● **Exercise brief**
Please rewrite the records below with every "Greenhouses" switched to "Kassen" and all else unchanged, leaving the pictures out of your answer.

....

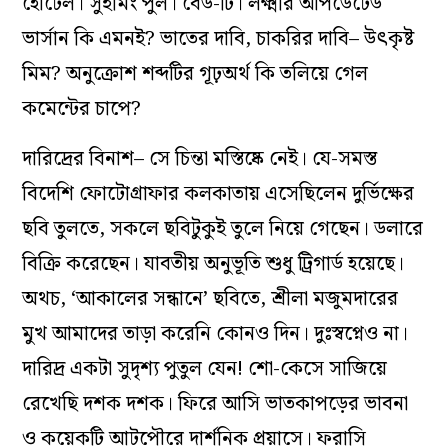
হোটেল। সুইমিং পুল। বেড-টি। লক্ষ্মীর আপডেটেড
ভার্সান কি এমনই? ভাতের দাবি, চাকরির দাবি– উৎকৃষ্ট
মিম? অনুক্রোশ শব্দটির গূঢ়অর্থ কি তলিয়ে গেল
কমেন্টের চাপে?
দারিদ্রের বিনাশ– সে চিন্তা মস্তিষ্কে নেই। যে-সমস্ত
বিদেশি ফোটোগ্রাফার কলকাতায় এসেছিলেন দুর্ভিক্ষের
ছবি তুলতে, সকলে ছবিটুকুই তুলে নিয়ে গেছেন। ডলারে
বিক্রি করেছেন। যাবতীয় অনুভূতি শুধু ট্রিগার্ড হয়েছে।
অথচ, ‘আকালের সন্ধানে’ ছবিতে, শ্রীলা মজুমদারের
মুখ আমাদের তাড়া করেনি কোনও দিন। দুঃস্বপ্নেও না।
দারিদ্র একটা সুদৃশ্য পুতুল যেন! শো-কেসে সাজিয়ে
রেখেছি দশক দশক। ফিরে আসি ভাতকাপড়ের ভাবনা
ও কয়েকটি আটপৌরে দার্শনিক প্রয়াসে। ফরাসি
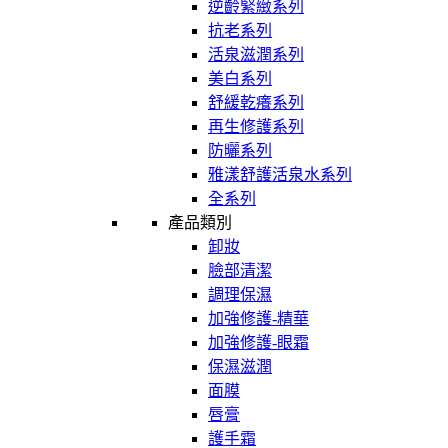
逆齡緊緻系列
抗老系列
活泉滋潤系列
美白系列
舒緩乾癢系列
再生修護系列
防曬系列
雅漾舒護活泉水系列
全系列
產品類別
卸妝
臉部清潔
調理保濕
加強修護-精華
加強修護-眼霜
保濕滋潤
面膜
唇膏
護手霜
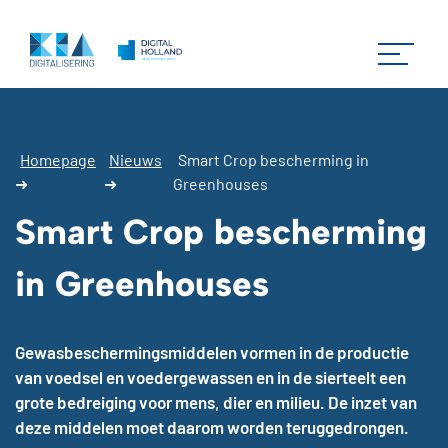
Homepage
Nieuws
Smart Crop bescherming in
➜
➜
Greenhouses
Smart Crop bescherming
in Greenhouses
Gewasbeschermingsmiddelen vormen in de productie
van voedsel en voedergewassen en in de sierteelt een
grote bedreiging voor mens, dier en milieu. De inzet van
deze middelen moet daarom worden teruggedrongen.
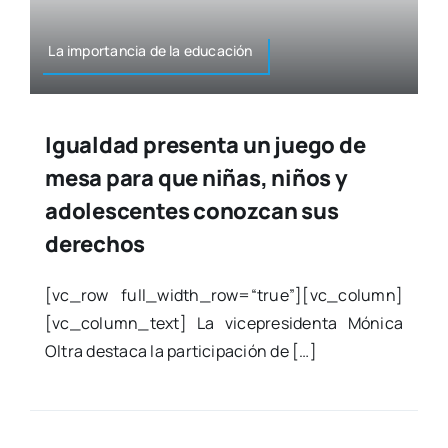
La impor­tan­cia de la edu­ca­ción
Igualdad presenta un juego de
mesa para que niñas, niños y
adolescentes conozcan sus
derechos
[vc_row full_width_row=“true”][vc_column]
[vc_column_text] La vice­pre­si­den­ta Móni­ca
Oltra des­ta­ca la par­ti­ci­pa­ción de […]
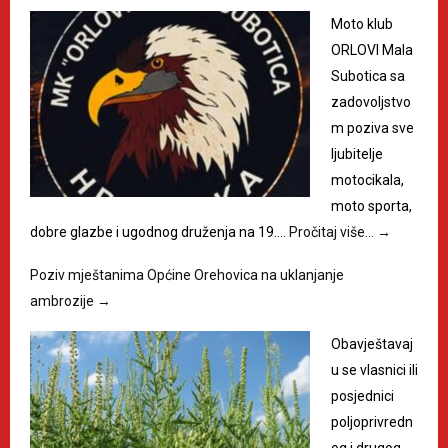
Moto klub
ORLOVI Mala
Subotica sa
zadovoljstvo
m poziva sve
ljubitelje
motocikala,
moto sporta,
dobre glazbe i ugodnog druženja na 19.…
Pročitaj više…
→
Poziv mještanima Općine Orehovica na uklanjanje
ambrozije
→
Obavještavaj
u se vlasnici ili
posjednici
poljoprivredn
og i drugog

....

● **Answer to this exercise**
হোটেল। সুইমিং পুল। বেড-টি। লক্ষ্মীর আপডেটেড
ভার্সান কি এমনই? ভাতের দাবি, চাকরির দাবি– উৎকৃষ্ট
মিম? অনুক্রোশ শব্দটির গূঢ়অর্থ কি তলিয়ে গেল
কমেন্টের চাপে?
দারিদ্রের বিনাশ– সে চিন্তা মস্তিষ্কে নেই। যে-সমস্ত
বিদেশি ফোটোগ্রাফার কলকাতায় এসেছিলেন দুর্ভিক্ষের
ছবি তুলতে, সকলে ছবিটুকুই তুলে নিয়ে গেছেন। ডলারে
বিক্রি করেছেন। যাবতীয় অনুভূতি শুধু ট্রিগার্ড হয়েছে।
অথচ, ‘আকালের সন্ধানে’ ছবিতে, শ্রীলা মজুমদারের
মুখ আমাদের তাড়া করেনি কোনও দিন। দুঃস্বপ্নেও না।
দারিদ্র একটা সুদৃশ্য পুতুল যেন! শো-কেসে সাজিয়ে
রেখেছি দশক দশক। ফিরে আসি ভাতকাপড়ের ভাবনা
ও কয়েকটি আটপৌরে দার্শনিক প্রয়াসে। ফরাসি
逆齡緊緻系列
抗老系列
活泉滋潤系列
美白系列
舒緩乾癢系列
再生修護系列
防曬系列
雅漾舒護活泉水系列
全系列
產品類別
卸妝
臉部清潔
調理保濕
加強修護-精華
加強修護-眼霜
保濕滋潤
面膜
唇膏
護手霜
Homepage
Nieuws
Smart Crop bescherming in
➜
➜
Kassen
Smart Crop bescherming
in Kassen
Gewasbeschermingsmiddelen vormen in de productie
van voedsel en voedergewassen en in de sierteelt een
grote bedreiging voor mens, dier en milieu. De inzet van
deze middelen moet daarom worden teruggedrongen.
La impor­tan­cia de la edu­ca­ción
Igualdad presenta un juego de
mesa para que niñas, niños y
adolescentes conozcan sus
derechos
[vc_row full_width_row=“true”][vc_column]
[vc_column_text] La vice­pre­si­den­ta Móni­ca
Oltra des­ta­ca la par­ti­ci­pa­ción de […]
Moto klub
ORLOVI Mala
Subotica sa
zadovoljstvo
m poziva sve
ljubitelje
motocikala,
moto sporta,
dobre glazbe i ugodnog druženja na 19.…
Pročitaj više…
→
Poziv mještanima Općine Orehovica na uklanjanje
ambrozije
→
Obavještavaj
u se vlasnici ili
posjednici
poljoprivredn
og i drugog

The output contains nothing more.